Understanding SD-WAN
SD-WAN, short for Software-Defined Wide Area Networking, revolutionizes traditional networking by leveraging software-defined techniques to simplify management, enhance agility, and streamline connectivity across geographically dispersed locations. By abstracting network control from the underlying hardware, SD-WAN enables organizations to optimize bandwidth utilization, reduce costs, and improve application performance.
The Role of Monitoring in SD-WAN
Effective monitoring plays a pivotal role in ensuring the smooth operation of SD-WAN deployments. It provides real-time visibility into network performance, application traffic, and security threats. Monitoring tools enable IT teams to proactively identify bottlenecks, latency issues, or network disruptions, allowing them to address these challenges and maintain optimal network performance swiftly.
Key Benefits of SD-WAN Monitoring
Enhanced Network Performance: SD-WAN monitoring empowers organizations to monitor and analyze network traffic, identify performance bottlenecks, and optimize bandwidth allocation. This leads to improved application performance and enhanced end-user experience.
Increased Security: With SD-WAN monitoring, IT teams can monitor network traffic for potential security threats, detect anomalies, and quickly respond to attacks or breaches. Monitoring helps ensure compliance with security policies and provides valuable insights for maintaining a robust security posture.
Proactive Issue Resolution: Real-time monitoring allows IT teams to identify and resolve issues before they escalate proactively. Organizations can minimize downtime, optimize resource allocation, and ensure business continuity by leveraging comprehensive visibility into network performance and traffic patterns.
Best Practices for SD-WAN Monitoring
Choosing the Right Monitoring Solution: Select a monitoring solution that aligns with your organization’s specific needs, supports SD-WAN protocols, and provides comprehensive visibility into network traffic and performance metrics.
Monitoring Key Performance Indicators (KPIs): Define relevant KPIs such as latency, packet loss, jitter, and bandwidth utilization to track network performance effectively.

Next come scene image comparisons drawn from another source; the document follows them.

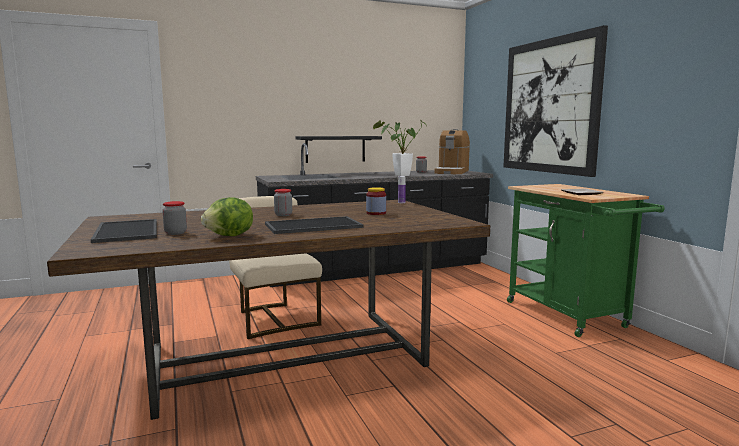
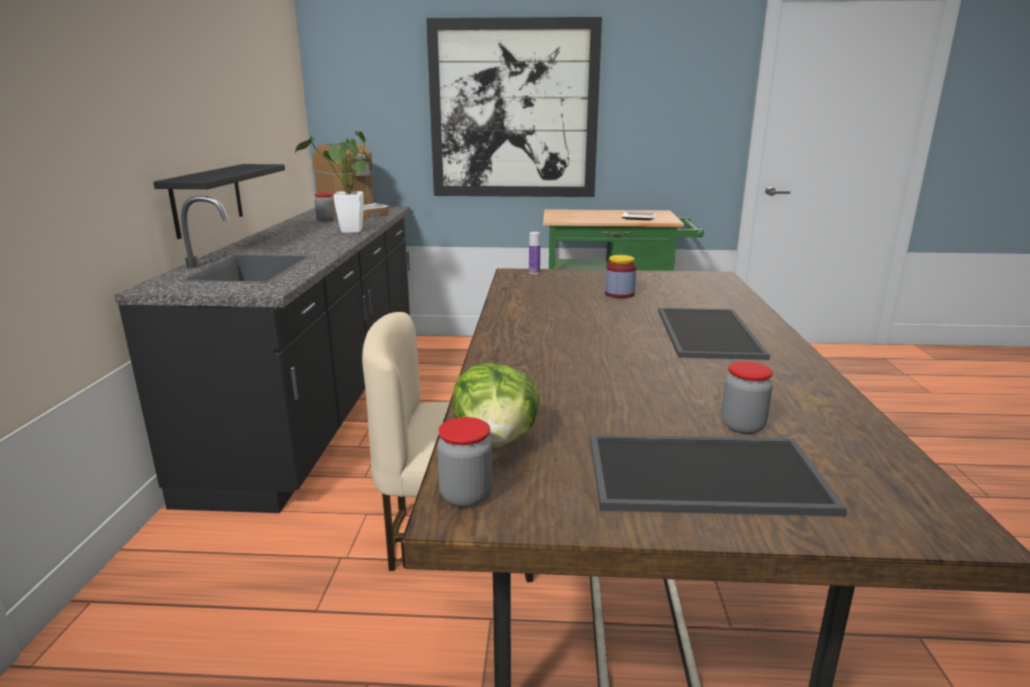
camera: 65 degrees left, 10 degrees up
lettuce [201,197,253,236] -> lettuce moved to [453,363,540,448]
jar [274,189,292,216] -> jar moved to [437,417,493,507]

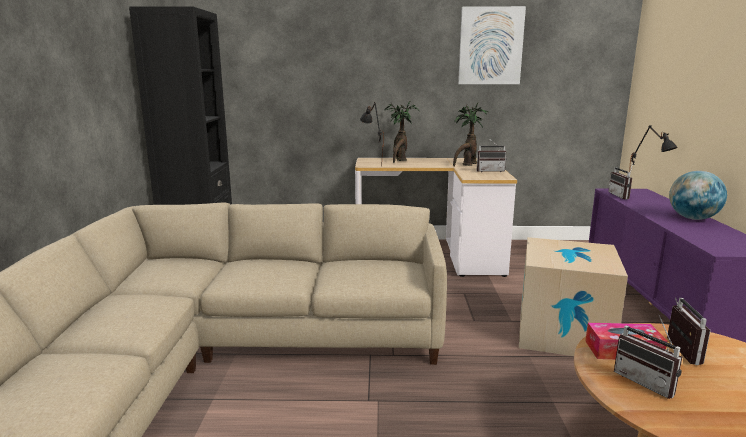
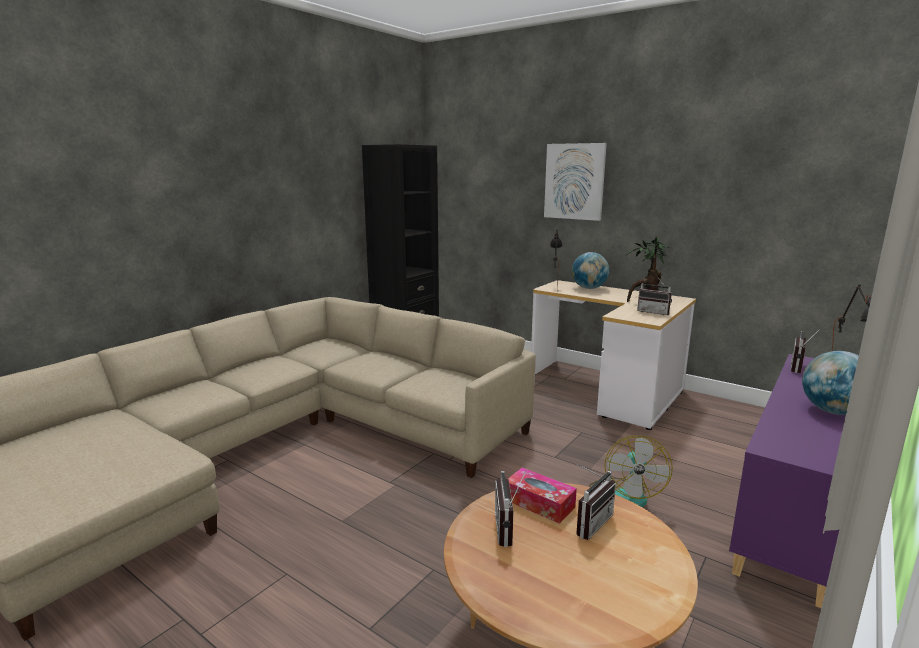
camera: 35 degrees right, 0 degrees up
potted plant [385,100,419,163] -> globe [572,252,609,289]
picture [458,6,526,84] -> picture moved to [544,143,607,221]
cardboard box [519,237,628,356] -> fan [589,435,673,508]

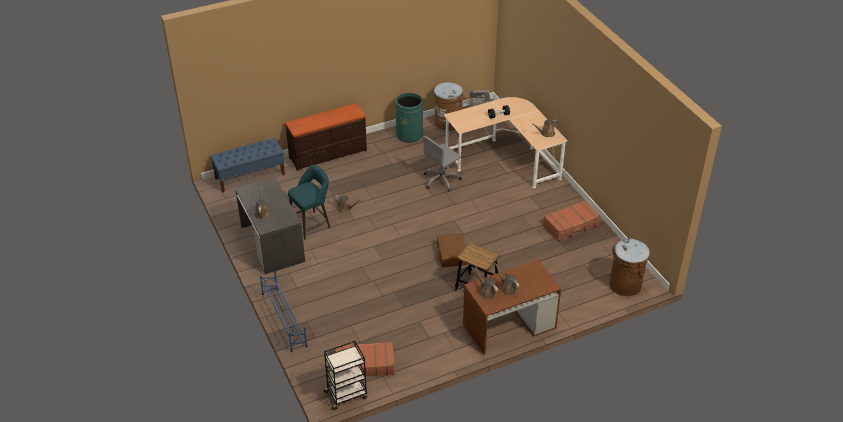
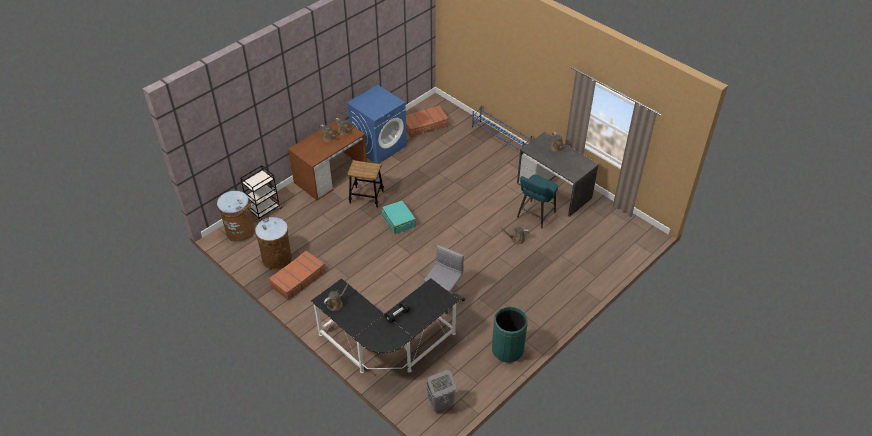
camera: 160 degrees right, 5 degrees up
blue bench [210,138,285,193] -> none
brown dresser [285,103,367,171] -> none
black cart [323,341,368,410] -> black cart moved to [240,165,283,221]
brown trash can [434,82,463,132] -> brown trash can moved to [254,217,292,269]
brown suitcase [437,233,468,267] -> turquoise suitcase [381,200,416,234]
beige desk [444,97,568,188] -> black desk [311,278,460,373]
none -> blue washing machine [347,84,407,164]

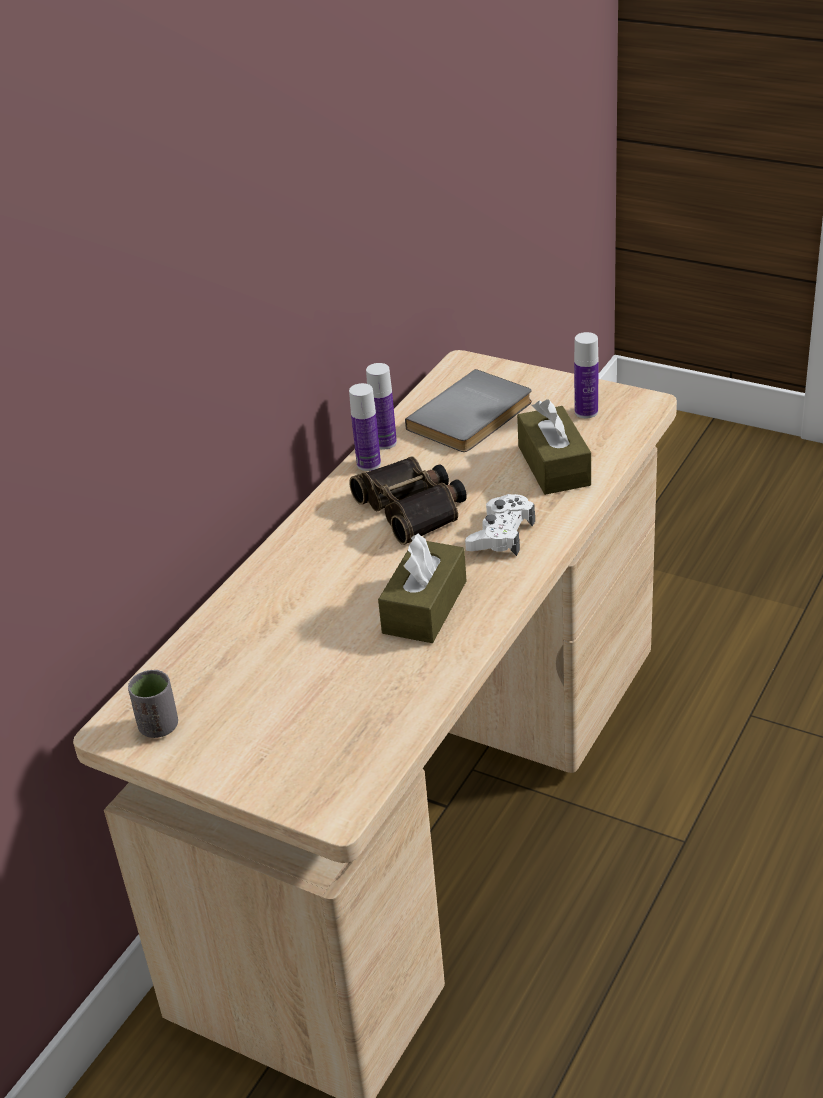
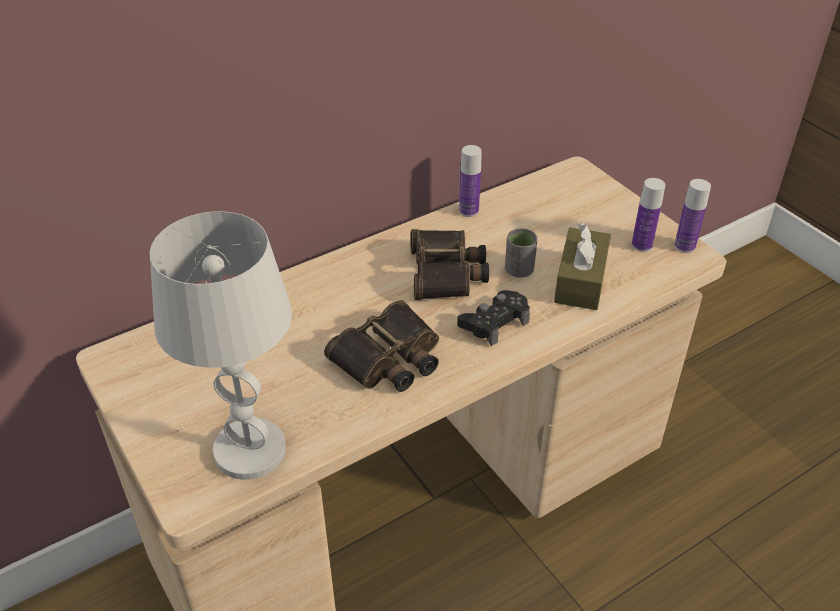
camera: 25 degrees right, 5 degrees up
grey cup [128,670,178,738] -> grey cup moved to [505,228,537,278]
bottle [349,383,381,471] -> bottle moved to [674,179,711,253]
brown tissue box [378,534,466,643] -> binoculars [324,300,439,392]
grey book [405,369,532,452] -> none
white game controller [465,494,535,556] -> black game controller [457,290,530,346]
none -> white table lamp [150,211,292,480]

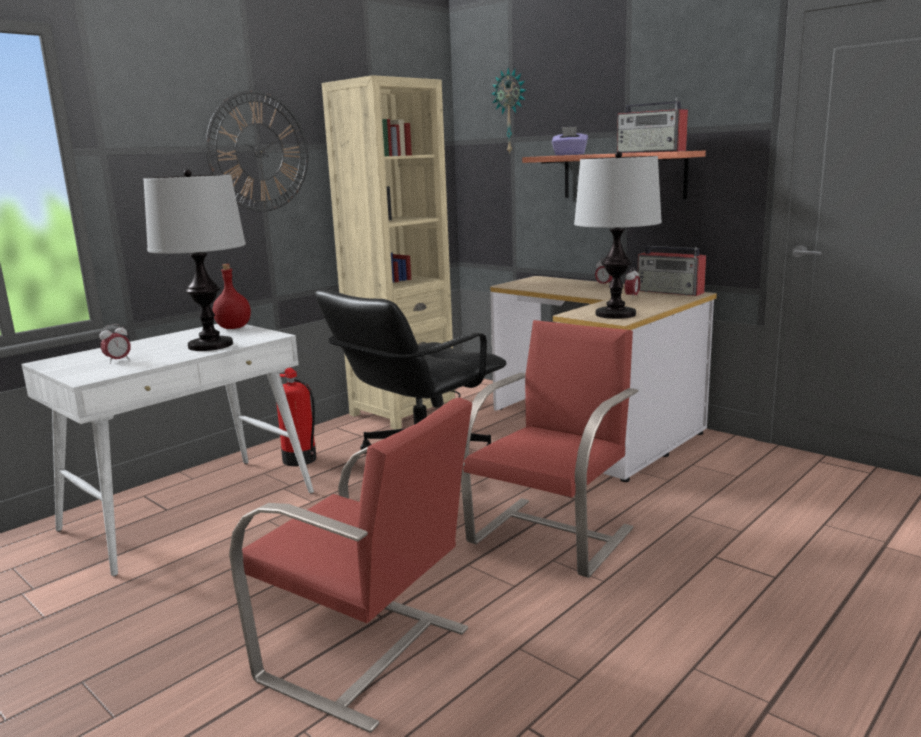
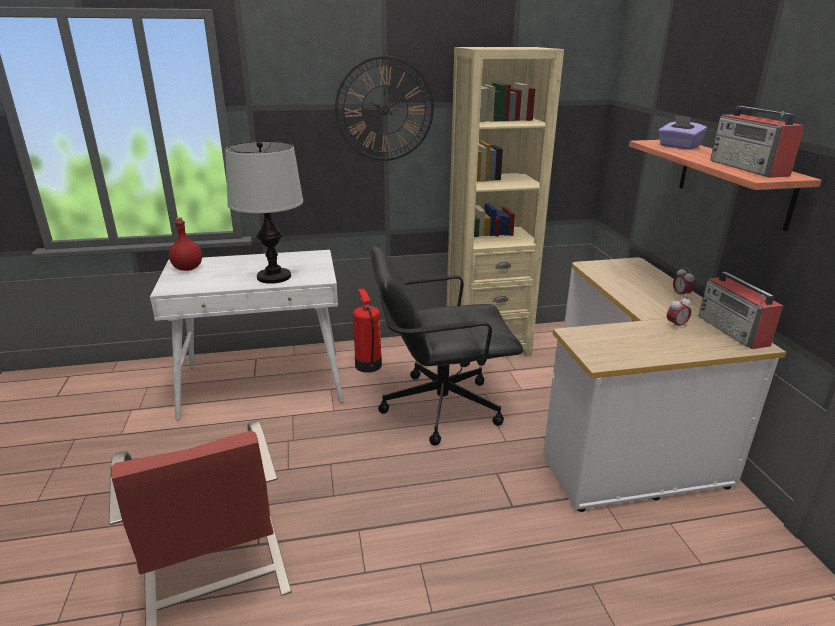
camera: 35 degrees right, 10 degrees up
alarm clock [99,324,131,364] -> none
red bottle [213,264,251,329] -> red bottle moved to [169,217,202,271]
red chair [461,320,638,578] -> none
wall clock [492,68,526,155] -> none
table lamp [574,151,662,319] -> none

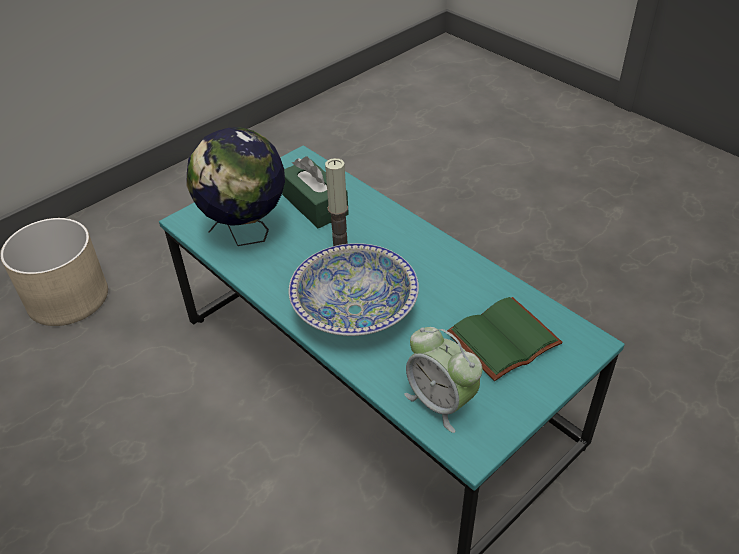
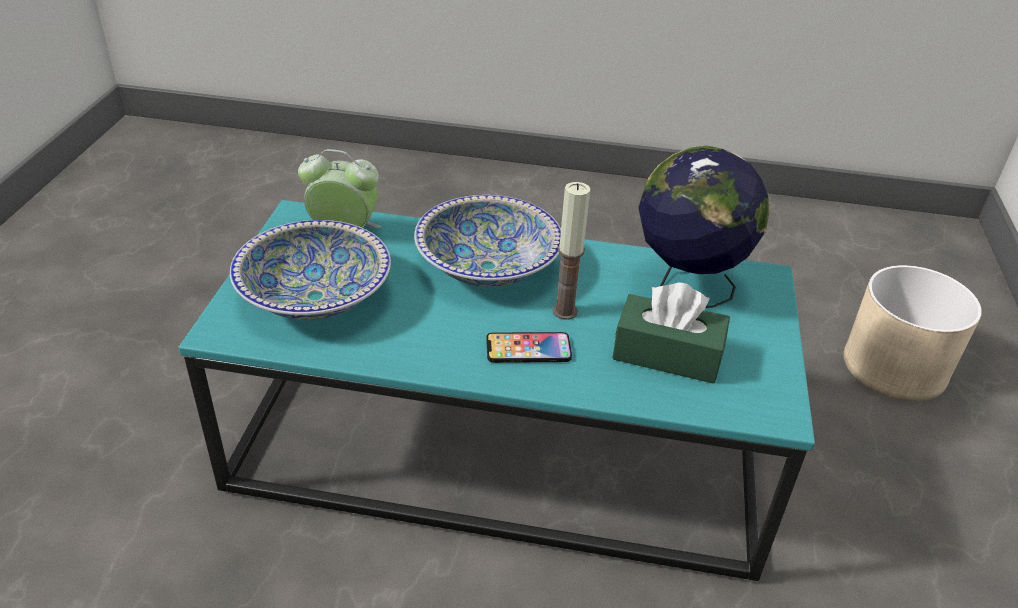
camera: 140 degrees right, 5 degrees down
green book [447,297,563,381] -> bowl [230,220,391,320]
none -> phone [486,332,572,363]

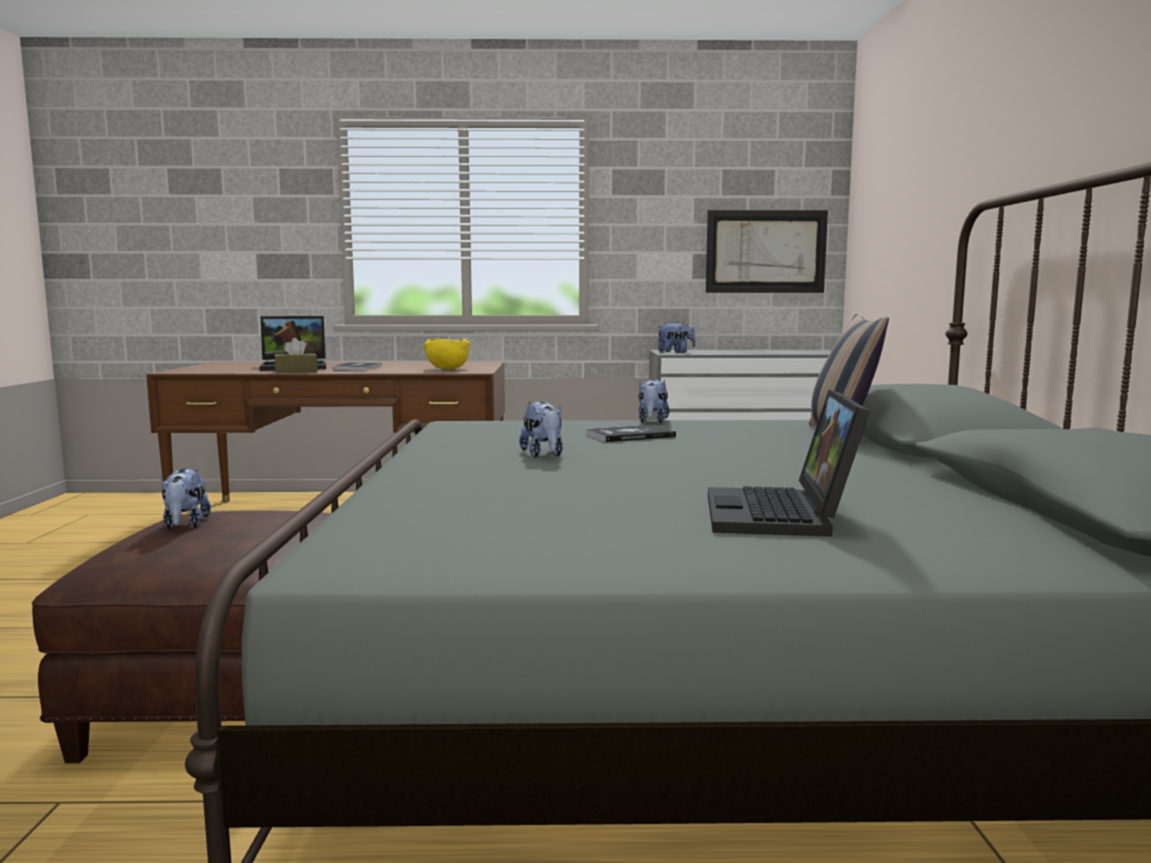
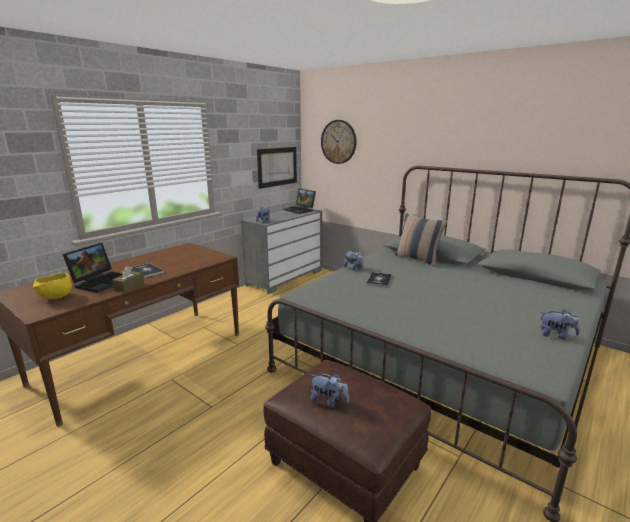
camera: 50 degrees left, 10 degrees up
yellow bowl [423,338,470,370] -> yellow bowl moved to [33,273,72,299]
plush toy [519,401,563,458] -> plush toy moved to [540,310,580,339]
laptop [708,390,870,537] -> laptop moved to [284,188,316,214]
none -> wall clock [321,120,356,164]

Regularly monitor these KPIs to identify trends, anomalies, and areas for improvement.
4.3 Integration with Network Management Systems: Integrate SD-WAN monitoring tools with existing network management systems and IT infrastructure to streamline operations, centralize monitoring, and enable a holistic network view.
Conclusion
SD-WAN monitoring is a critical component of successful SD-WAN deployments. By providing real-time visibility, enhanced network performance, increased security, and proactive issue resolution, monitoring tools empower organizations to maximize the benefits of SD-WAN technology. As businesses continue to embrace SD-WAN solutions, investing in robust monitoring capabilities will be essential to ensuring optimal network performance and driving digital transformation.